Seth Osafo, ancien conseiller juridique auprès du Secrétariat de la Convention-cadre des Nations unies sur les changements climatiques (CCNUCC) et de l'AGN et mentor du YAL, a abondé en ce sens : ce tels experts sont essentiels pour les négociateurs africains : « Voilà longtemps que je prends part aux discussions et je tiens à souligner le rôle que jouent les jeunes juristes. Leur contribution permet aux négociateurs de consacrer tout leur temps aux discussions, pendant que les juristes se chargent des questions juridiques. »

Fatima Denton, coordinatrice du Centre africain pour la politique en matière de climat de la Commission économique des Nations unies pour l’Afrique (CEA), a plaidé pour que les jeunes soient au cœur des initiatives sur le changement climatique. « L’humanité devient de plus en plus africaine. Un récent rapport de l’UNICEF révèle que 16 habitants de la planète sur 100 sont Africains et que la plupart sont des jeunes. Les jeunes doivent être impliqués dans l’interprétation et l’analyse des enjeux liés au changement climatique, car ils sont les plus touchés. L’Afrique doit investir dans la connaissance », a-t-elle poursuivi.

Les juristes jouent un rôle central dans tout accord négocié, ainsi que l’a rappelé Pa Ousman Jarju, ministre gambien de l’Environnement et lui-même ancien négociateur.

« Les négociateurs sont confrontés à de nombreux termes juridiques qu’ils ne maîtrisent pas.

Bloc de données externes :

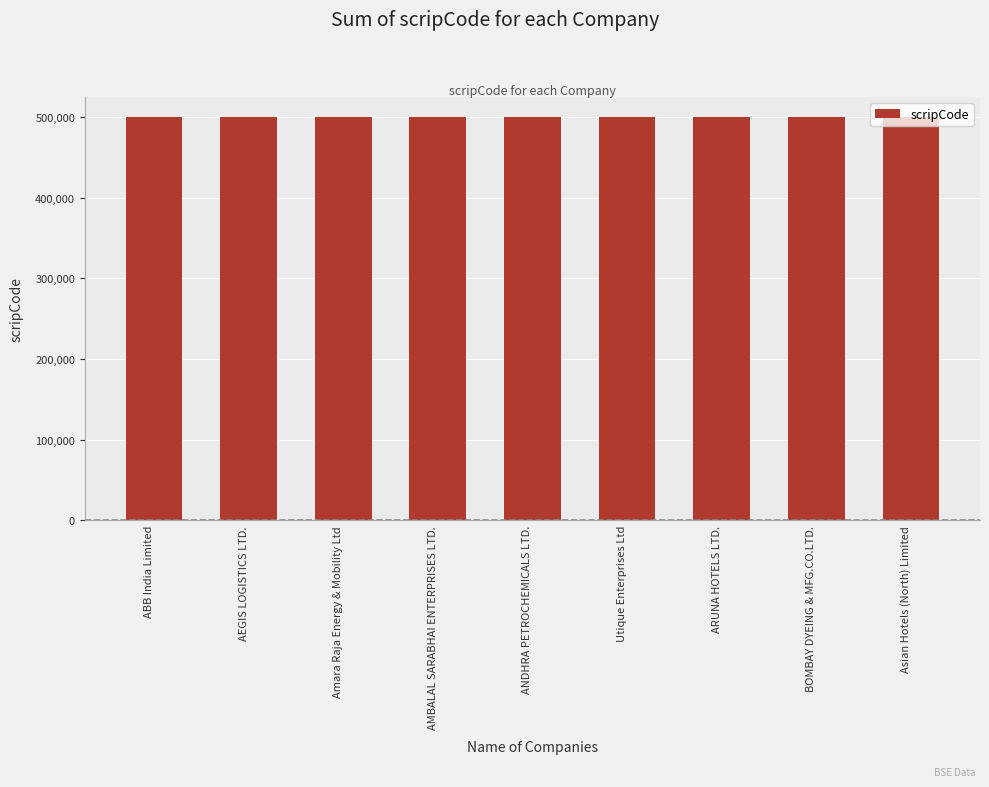

What is the label of the 3rd bar from the left?

Amara Raja Energy & Mobility Ltd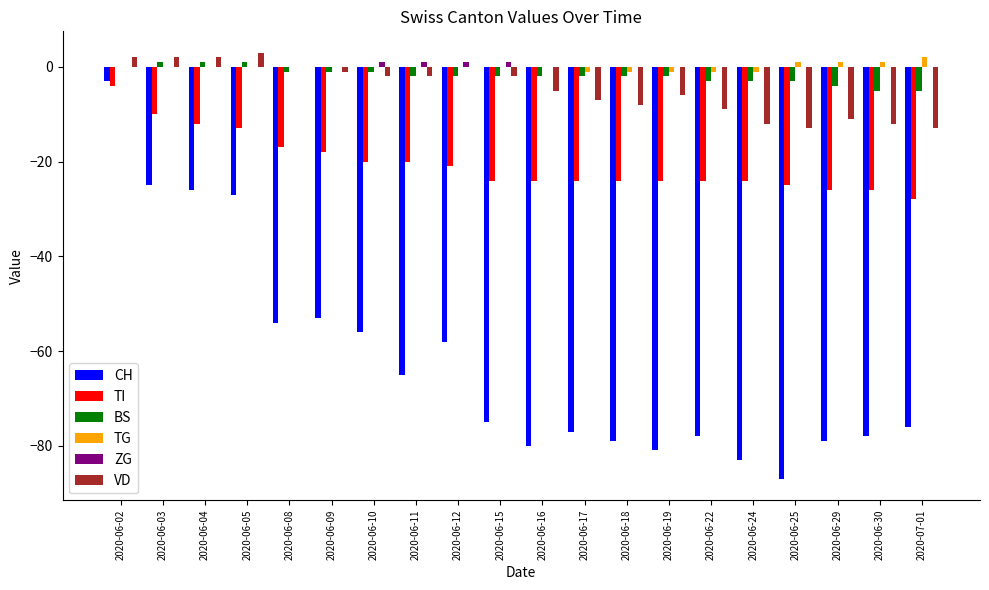

What is the total value across all series at 2020-06-04?

-35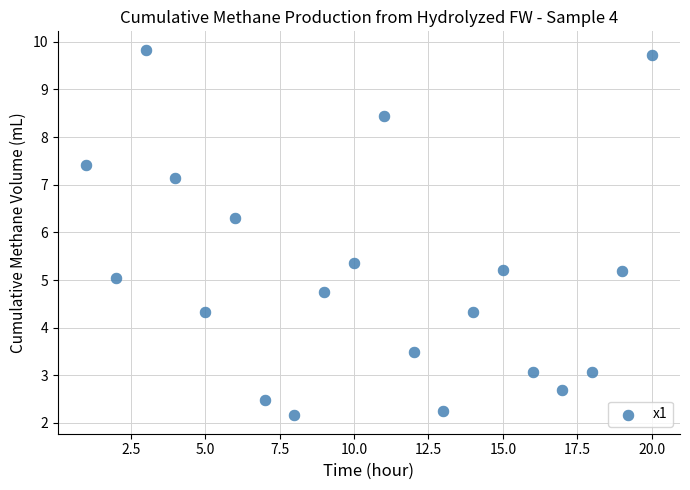

What is the range of X values (max minus min)?

19.0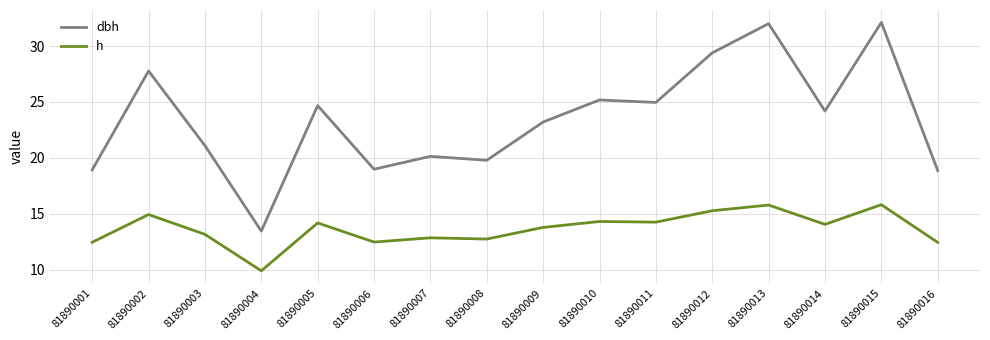

List the series in order of their overall mean, highest first.

dbh, h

L’équipe du YAL les a soulagés d’un poids, car c’est désormais elle qui s’assure que toutes les négociations respectent les lois et les procédures africaines et internationales », a précisé le ministre.

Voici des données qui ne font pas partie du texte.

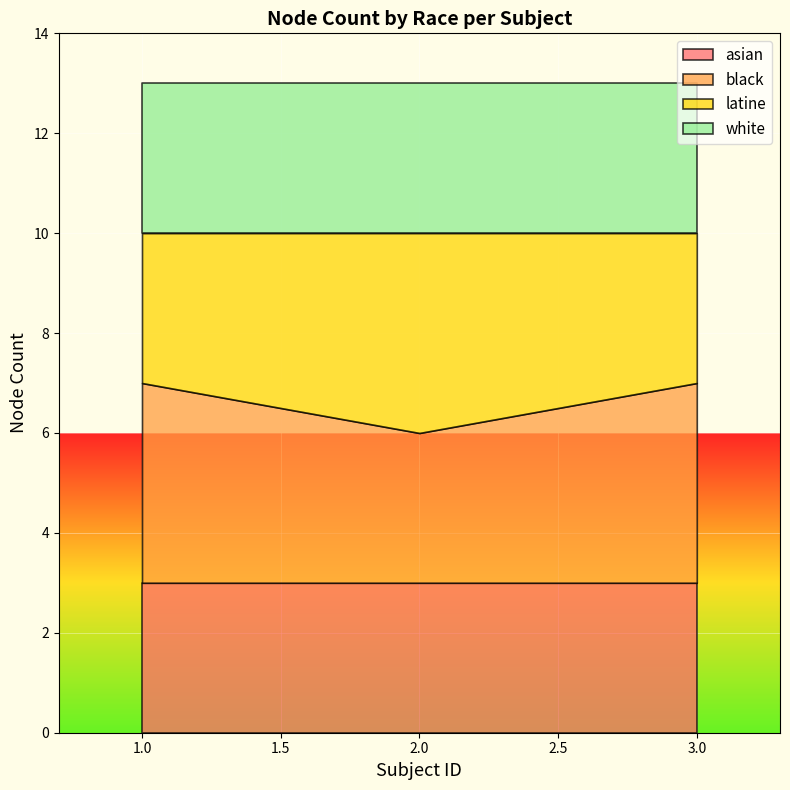

True or false: latine has more than 2 interior local peaks.

False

À son tour, Matthew Stilwell, spécialiste du changement climatique et conseiller juridique auprès de l’AGN, a félicité le YAL du travail accompli. « Cette équipe élabore des lois sur le changement climatique pour l’Afrique. Elle est en train de constituer un patrimoine, car elle aide l’AGN à comprendre les subtilités liées aux négociations », a précisé M. Stilwell.

Le directeur de l’Alliance panafricaine pour la justice climatique (PACJA), Mithika Mwenda,  a salué l’initiative, la qualifiant de bienvenue, car elle assure à l’Afrique une transition en douceur dans les débats sur le changement climatique.

Les membres du YAL (ressortissants du Botswana, d’Éthiopie, du Kenya, du Nigeria, du Sénégal, du Soudan, du Swaziland, d’Ouganda et de Zambie) qui se sont exprimés ont indiqué combien le programme avait amélioré leur connaissance des processus de la CCNUCC. Remerciant les promoteurs de l’initiative, ils ont appelé tous les pays africains  s’assurer d’inscrire au programme l’un de leurs ressortissants.

Le YAL est parrainé par ClimDev-Afrique, une initiative de la Commission de l’Union africaine (CUA), que soutiennent la Banque africaine de développement (BAD) et la Commission économique des Nations Unies pour l’Afrique (CEA) avec le Centre africain de politique climatique (CAPC).

Le YAL a pour objectif de renforcer la position de l’Afrique dans les négociations et de s’assurer que l’accord conclu dans le cadre du processus de la CCNUCC lui soit le plus favorable possible.

Le rôle du YAL, qui est de défendre, informe et soutenir l’élaboration et l’exécution des accords, des politiques et des règlements multilatéraux, ne saurait être sous-estimé. Non plus que l’aide précieuse qu’il continuera d’apporter à l’AGN et aux pays africains après 2015, dans la réponse multilatérale et nationale pour lutter contre le changement climatique.